WHAT YOU SHOULD DO: Go line by line through the data below, counting each one that has "daha", and give the final count only.

DATA UNDER STUDY:
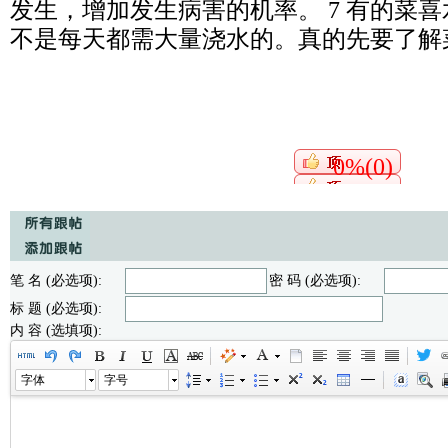
发生，增加发生病害的机率。 7 有的菜
不是每天都需大量浇水的。真的先要了解
0%(0)
笔 名 (必选项):
密 码 (必选项):
标 题 (必选项):
内 容 (选填项):
字体
字号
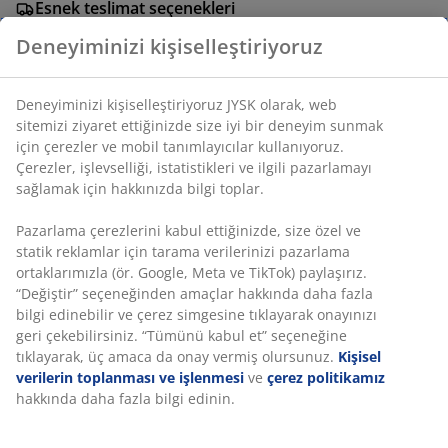
Esnek teslimat seçenekleri
Seçtiğiniz hızlı ve kolay teslimat
Deneyiminizi kişiselleştiriyoruz
Deneyiminizi kişiselleştiriyoruz JYSK olarak, web
SKU: 2785800
sitemizi ziyaret ettiğinizde size iyi bir deneyim sunmak
için çerezler ve mobil tanımlayıcılar kullanıyoruz.
Çerezler, işlevselliği, istatistikleri ve ilgili pazarlamayı
sağlamak için hakkınızda bilgi toplar.
Özellikler
Pazarlama çerezlerini kabul ettiğinizde, size özel ve
statik reklamlar için tarama verilerinizi pazarlama
ortaklarımızla (ör. Google, Meta ve TikTok) paylaşırız.
İncelemeler
“Değiştir” seçeneğinden amaçlar hakkında daha fazla
(
2
)
bilgi edinebilir ve çerez simgesine tıklayarak onayınızı
geri çekebilirsiniz. “Tümünü kabul et” seçeneğine
tıklayarak, üç amaca da onay vermiş olursunuz.
Kişisel
verilerin toplanması ve işlenmesi
ve
çerez politikamız
Teslimat
hakkında daha fazla bilgi edinin.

TASK RESULT: 2